A linguagem rebuscada e cheia de palavras difíceis serve para quê e a quem? O uso desse palavreado em um discurso, oral ou escrito, além de diminuir o alcance de sua compreensão, certamente é um exercício de poder e um desfile narcísico (cf. O Verbete Narcisismo no meu Dicionário). Assim, estabelece-se uma inacessibilidade a determinados grupos de pessoas.

Obviamente que o discurso jurídico prescinde de expressões técnicas, que são fundamentais para traduzir determinados conteúdos. Mas isso não significa, ou autoriza, o uso de uma linguagem inacessível à maioria das pessoas.

Quanto mais rebuscada a linguagem jurídica, menos compreensível ela fica, e mais excludente ela se torna. O Direito é um instrumento ideológico, de inclusão e exclusão de pessoas no laço social, não apenas pela classificação moral de legitimidade ou ilegitimidade de determinadas pessoas ou categorias, mas também pelo uso de sua linguagem inacessível à maioria da população.

Falar e escrever bonito, inclusive no campo jurídico, é falar simples, sem rebuscamento, indo direto ao ponto. O objetivo da linguagem é comunicar e se tornar acessível a maior número de pessoas. Aí reside o seu poder. Linguagem rebuscada é a linguagem do poder. Não é preciso “falar por meio de termos” para demonstrar erudição.
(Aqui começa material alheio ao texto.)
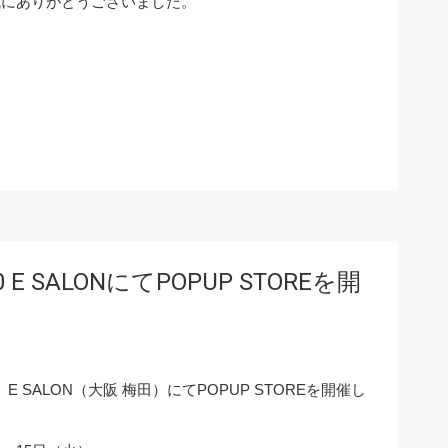
誠にありがとうございました。
 E SALONにてPOPUP STOREを開
）E SALON（大阪 梅田）にてPOPUP STOREを開催し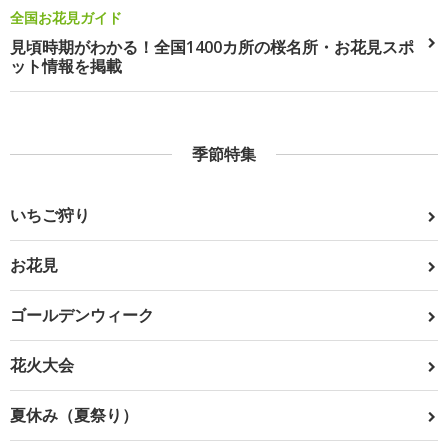
全国お花見ガイド
見頃時期がわかる！全国1400カ所の桜名所・お花見スポ
ット情報を掲載
季節特集
いちご狩り
お花見
ゴールデンウィーク
花火大会
夏休み（夏祭り）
Não é necessário, por exemplo dizer “abscôndito” para indicar interpretações não óbvias em um texto. Melhor dizer que há um sentido oculto, velado. A simplificação da linguagem jurídica é, também, uma forma de democratização do Direito e inclusão social.

Pacto nacional

O CNJ (Conselho Nacional de Justiça) estabeleceu em novembro do ano passado o Pacto Nacional do Judiciário pela linguagem simples (Cf. Portaria 351/2023 e Portaria143/2024). Certamente essa campanha, liderada pelo ministro Luís Roberto Barroso, já é uma das marcas significativas de sua gestão na presidência Supremo Tribunal Federal.

Precisamos entender que a linguagem boa é aquela que é simples, objetiva, direta, sem rodeios, sem palavras difíceis. A OAB e o Ministério Público deveriam, também, estabelecer atos normativos, e estímulos a esta simplificação, inclusive para elaboração de textos e petições menores, mais sintéticos. O mundo jurídico seria melhor e mais ágil.

No mundo contemporâneo, em que o Judiciário vive um quadro caótico por estar abarrotado de processos, e em que as pessoas leem cada vez menos, não cabe mais textos extensos, prolixos e palavras desnecessárias. Afinal, o caminho da simplicidade pode ser o caminho da sabedoria. Carlos Drummond de Andrade já havia cantado essa bola: escrever é a arte de economizar palavras.

Rodrigo da Cunha Pereira
é advogado, doutor (UFPR) e mestre (UFMG) em Direito Civil, presidente do Instituto Brasileiro de Direito de Família (IBDFAM), autor de vários livros e trabalhos em Direito de Família e Psicanálise e parecerista.